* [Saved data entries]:

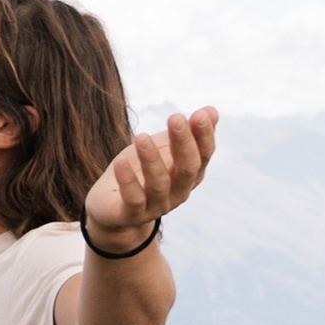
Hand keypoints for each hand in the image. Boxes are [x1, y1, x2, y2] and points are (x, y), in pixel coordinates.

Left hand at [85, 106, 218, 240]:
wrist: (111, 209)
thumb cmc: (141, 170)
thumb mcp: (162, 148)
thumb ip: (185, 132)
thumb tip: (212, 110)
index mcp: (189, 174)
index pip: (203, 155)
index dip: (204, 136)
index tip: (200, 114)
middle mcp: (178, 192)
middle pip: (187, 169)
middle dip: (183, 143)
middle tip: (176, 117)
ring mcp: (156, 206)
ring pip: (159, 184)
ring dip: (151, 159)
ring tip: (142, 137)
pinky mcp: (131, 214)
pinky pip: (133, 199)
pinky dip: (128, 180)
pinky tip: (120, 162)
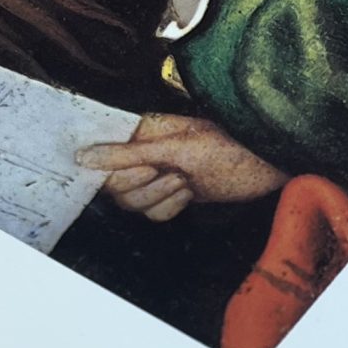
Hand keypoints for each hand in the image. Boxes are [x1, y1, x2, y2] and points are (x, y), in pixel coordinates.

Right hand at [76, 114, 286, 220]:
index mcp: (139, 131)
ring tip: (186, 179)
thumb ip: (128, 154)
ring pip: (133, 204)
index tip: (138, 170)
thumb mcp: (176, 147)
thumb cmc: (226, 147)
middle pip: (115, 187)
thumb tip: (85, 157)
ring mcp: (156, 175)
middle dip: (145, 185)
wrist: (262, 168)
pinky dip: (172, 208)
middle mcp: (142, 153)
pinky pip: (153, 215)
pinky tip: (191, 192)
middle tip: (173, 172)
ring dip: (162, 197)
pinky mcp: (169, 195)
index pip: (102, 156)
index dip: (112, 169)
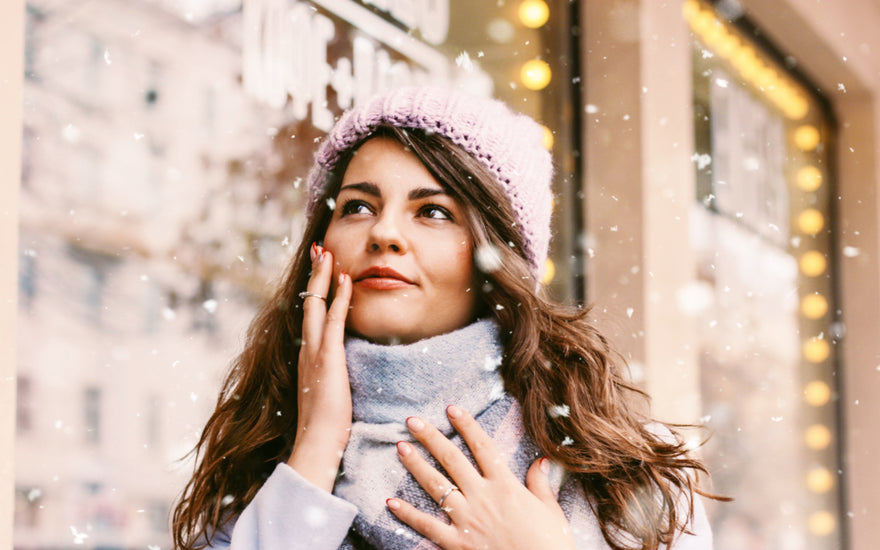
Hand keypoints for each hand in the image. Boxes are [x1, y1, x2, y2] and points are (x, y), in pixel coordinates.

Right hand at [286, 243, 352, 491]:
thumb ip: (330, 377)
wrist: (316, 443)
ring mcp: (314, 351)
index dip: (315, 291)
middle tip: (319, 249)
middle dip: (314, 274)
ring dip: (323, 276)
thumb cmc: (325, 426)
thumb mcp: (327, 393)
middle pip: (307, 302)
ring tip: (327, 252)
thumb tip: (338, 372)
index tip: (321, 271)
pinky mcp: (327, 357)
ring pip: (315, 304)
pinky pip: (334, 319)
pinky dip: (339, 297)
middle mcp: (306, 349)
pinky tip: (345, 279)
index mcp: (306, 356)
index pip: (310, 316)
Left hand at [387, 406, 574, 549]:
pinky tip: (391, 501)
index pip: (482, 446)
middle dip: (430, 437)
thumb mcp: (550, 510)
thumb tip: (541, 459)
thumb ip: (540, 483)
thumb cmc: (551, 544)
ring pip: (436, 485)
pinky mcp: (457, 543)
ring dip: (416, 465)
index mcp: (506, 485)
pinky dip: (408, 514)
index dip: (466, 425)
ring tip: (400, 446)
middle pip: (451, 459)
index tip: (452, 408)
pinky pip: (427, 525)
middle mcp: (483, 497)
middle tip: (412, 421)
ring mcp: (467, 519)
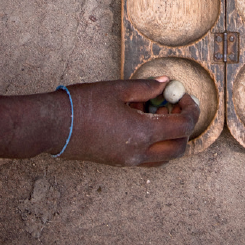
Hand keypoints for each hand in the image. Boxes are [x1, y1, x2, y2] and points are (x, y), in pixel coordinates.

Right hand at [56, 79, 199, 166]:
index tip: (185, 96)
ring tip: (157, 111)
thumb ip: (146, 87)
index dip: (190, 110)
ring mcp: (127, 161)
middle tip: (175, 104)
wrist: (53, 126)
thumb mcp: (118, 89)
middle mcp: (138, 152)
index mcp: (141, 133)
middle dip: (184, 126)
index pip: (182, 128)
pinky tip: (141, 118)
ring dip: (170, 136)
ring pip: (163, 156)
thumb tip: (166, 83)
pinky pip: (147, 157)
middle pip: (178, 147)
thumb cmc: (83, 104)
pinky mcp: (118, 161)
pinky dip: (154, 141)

* [HOW TO COMPLETE THIS TASK]: Output the records exactly, and let none of their pictures appear in the copy.

* [SOLUTION BELOW]:
Hand keypoints for each hand in the image. Boxes are [x1, y1, x2, y2] and points are (x, y), in pixel coordinates.

Left hand at [85, 106, 218, 240]:
wrist: (111, 209)
thumb cmc: (141, 170)
thumb mcp: (162, 148)
thumb ip: (185, 132)
thumb tip: (212, 110)
index mcp: (189, 174)
index pip: (203, 155)
index dip: (204, 136)
index tip: (200, 114)
middle mcp: (178, 192)
middle pip: (187, 169)
middle dip: (183, 143)
middle tip: (176, 117)
ring mcp: (156, 206)
ring pip: (159, 184)
ring dip: (151, 159)
ring tip: (142, 137)
pinky mcp: (131, 214)
pinky pip: (133, 199)
pinky dip: (128, 180)
pinky tip: (120, 162)
Hand keypoints for each hand in the image. Boxes are [x1, y1, x2, y2] and points are (x, y), in pixel coordinates.

Right hand at [76, 114, 286, 220]:
index mcp: (139, 131)
ring tip: (186, 179)
thumb ip: (128, 154)
ring pip: (133, 204)
index tip: (138, 170)
thumb mcp: (176, 147)
thumb cmc: (226, 147)
middle pip: (115, 187)
thumb tip: (85, 157)
ring mcp: (156, 175)
middle dip: (145, 185)
wrist: (262, 168)
pinky dip: (172, 208)
middle mcp: (142, 153)
pinky pip: (153, 215)
pinky tip: (191, 192)
middle tip: (173, 172)
ring dip: (162, 197)
pinky mcp: (169, 195)
index pip: (102, 156)
index dip: (112, 169)
Hand keypoints for each hand in the image. Boxes are [x1, y1, x2, y2] and points are (x, y), in pixel coordinates.

Right hand at [286, 243, 352, 491]:
thumb ip: (330, 377)
wrist: (316, 443)
ring mcp: (314, 351)
index dip: (315, 291)
middle tip: (319, 249)
middle dip: (314, 274)
ring dip: (323, 276)
thumb cmc: (325, 426)
thumb mcp: (327, 393)
middle pip: (307, 302)
ring tip: (327, 252)
thumb tip: (338, 372)
index tip: (321, 271)
pinky mcp: (327, 357)
ring pip: (315, 304)
pinky pip: (334, 319)
pinky dip: (339, 297)
middle mcp: (306, 349)
pinky tip: (345, 279)
index mcp: (306, 356)
index pip: (310, 316)
Left hand at [387, 406, 574, 549]:
pinky tip: (391, 501)
index pip: (482, 446)
middle dip: (430, 437)
thumb mcp: (550, 510)
thumb tip: (541, 459)
thumb ip: (540, 483)
thumb cmc: (551, 544)
ring pip: (436, 485)
pinky mcp: (457, 543)
ring dip: (416, 465)
index mcp: (506, 485)
pinky dip: (408, 514)
index dip: (466, 425)
ring tip: (400, 446)
middle pip: (451, 459)
index tip: (452, 408)
pinky pip: (427, 525)
middle mcp: (483, 497)
middle tip: (412, 421)
ring mcp: (467, 519)
Hand keypoints for each hand in the image. Boxes are [x1, y1, x2, y2] and points are (x, y), in pixel coordinates.

Right hand at [56, 79, 199, 166]:
index tip: (185, 96)
ring tip: (157, 111)
thumb ip: (146, 87)
index dip: (190, 110)
ring mcp: (127, 161)
middle tip: (175, 104)
wrist: (53, 126)
thumb mcp: (118, 89)
middle mcp: (138, 152)
index mcp: (141, 133)
middle dip: (184, 126)
index pip: (182, 128)
pinky tip: (141, 118)
ring dip: (170, 136)
ring pip: (163, 156)
thumb tip: (166, 83)
pinky pip: (147, 157)
middle pip: (178, 147)
thumb cmc: (83, 104)
pinky mcp: (118, 161)
pinky dip: (154, 141)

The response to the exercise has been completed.